▶ [Source passage]
******
Although various serologic abnormalities have been noted in patients with silicosis, they are not diagnostic of the disease, and tests to detect these abnormalities are not indicated routinely. Humoral immune system abnormalities observed in silicosis include an increased incidence and titer of rheumatoid factor, antinuclear antibodies, and immune complexes. No consistent abnormality is noted in the cell-mediated immune system.

Some of the markers being considered for utilization in the evaluation of silicosis are discussed below.

Serum coppper (Cu)

The primary pathologic changes in silicosis are fibrosis in the lungs. Studies conducted on Cu levels in blood serum indicate that Cu plays a very important role in the progress of lung fibrosis, and it has a direct relationship with serum Cu levels. Ren and Jiang confirmed that an increase in ceruloplasmin levels in the silicosis group is one of the factors for elevated Cu. [42]  Each ceruloplasmin molecule contains eight Cu atoms, and the Cu level in blood serum is maintained by ceruloplasmin. The Cu increase may therefore be explained by an increase in the ceruloplasmin level in blood serum. Thus, fibrosis of lungs due to silicosis is accompanied by increases in ceruloplasmin as well as Cu levels in blood serum. Tiwari et a conducted an important study involving 134 workers in quartz stone crushing units to assess serum Cu activity and concluded the following [43] :

  • There was no significant difference among different categories of workers when mean serum Cu levels were compared according to duration of exposure.
  • When workers were categorized according to the presence or absence of respiratory diseases, those having respiratory diseases and exposed for at least 1 year had significantly higher levels of serum Cu compared to those with a similar duration of exposure but who were disease free.
  • Smokers had significantly higher serum Cu values relative to nonsmokers.
  • When pulmonary function tests were categorized according to respiratory morbidity, serum Cu levels were higher among those with respiratory disorders compared to those free from disease.

Clara cell protein (CC16)

CC16 is a 16-kDa protein secreted by nonciliated cells of the tracheobronchial tree. It has been proposed as a peripheral marker of respiratory epithelial injury. Broeckaert and Bernard [44]  and Bernard et al [45]  found that Clara cells are one of the most multifunctional and heterogeneous cell types in the mammalian lung, with their main function being protection of the respiratory tract. The highest concentrations of CC16 are in sputum and bronchoalveolar lavage fluid, reflecting intense secretion of the protein in the airways. [45]  The protein also occurs, but in smaller concentrations, in other fluids such as urine, amniotic fluid, and semen.
******
▶ [Extracted records]
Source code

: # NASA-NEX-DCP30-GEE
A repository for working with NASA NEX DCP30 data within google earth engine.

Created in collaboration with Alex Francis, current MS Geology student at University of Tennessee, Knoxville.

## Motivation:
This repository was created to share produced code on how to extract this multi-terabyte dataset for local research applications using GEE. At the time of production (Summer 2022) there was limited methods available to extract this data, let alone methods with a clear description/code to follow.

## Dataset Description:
******
▶ [Activity 1] From the passage on silicosis markers, quote the text starting with "Although various serologic" and going on through "are discussed below.".
▶ [Activity 2]
Answer these questions from the passage on silicosis markers:
(a) How many copper atoms does each ceruloplasmin molecule contain?
(b) How many quartz stone crushing workers were included in the study of serum Cu activity?
(c) Which cells secrete CC16?
▶ [Activity 3] Carry on the passage on serologic markers of silicosis from where it stops.
The records are taken from a different source than the silicosis passage.

▶ [Task response 1]
Although various serologic abnormalities have been noted in patients with silicosis, they are not diagnostic of the disease, and tests to detect these abnormalities are not indicated routinely. Humoral immune system abnormalities observed in silicosis include an increased incidence and titer of rheumatoid factor, antinuclear antibodies, and immune complexes. No consistent abnormality is noted in the cell-mediated immune system.

Some of the markers being considered for utilization in the evaluation of silicosis are discussed below.

▶ [Task response 2]
(a) Eight.
(b) 134.
(c) Nonciliated cells of the tracheobronchial tree.

▶ [Task response 3]
In a study that measured the concentration of CC16 in the serum of 86 miners exposed to silica-rich dust in a quarry (average exposure: 15.2 months) and 86 control subjects matched for age, body mass index, and smoking status, no appreciable difference could be detected between exposed and control workers with regard to respiratory symptoms, chest radiograph findings, or lung function tests. [45] However, the concentration of CC16 in serum decreased in silica-exposed workers (geometric mean 12.3 μg/L) compared to control subjects (16.3 μg/L). The decrease was found both in lifelong nonsmokers (14.7 vs 21.9) and current smokers (11.3 vs 14.5). Tobacco smoking caused a decrease in serum CC16 that was further lowered after silica exposure. [45] These serum concentrations of CC16 probably reflect the very early toxic effects of silica particles on the respiratory epithelium. This reinforces the view that serum CC16 is a sensitive marker, which might improve our ability to detect exposure to chemicals potentially harmful to the respiratory tract.

Heme oxygenase-1 (HO-1)

HO-1, a rate-limiting enzyme in heme catabolism, has antioxidative, anti-apoptotic and anti-inflammatory activities. Studies indicate that crystalline silica induces the production of reactive oxygen species (ROS), which play a key role in the development of silicosis.

HO-1 is present in the lungs of humans and mice with silicosis, especially at sites of silica particle deposition. In mice, silica exposure is associated with acute leukocyte infiltration, leading to the development of silicotic lung lesions. Inflammation has been shown to be suppressed by treatment with hemin, an inducer of HO-1, and enhanced by zinc protoporphyrin, an inhibitor of HO-1. Pulmonary HO-1 expression is increased in silicosis.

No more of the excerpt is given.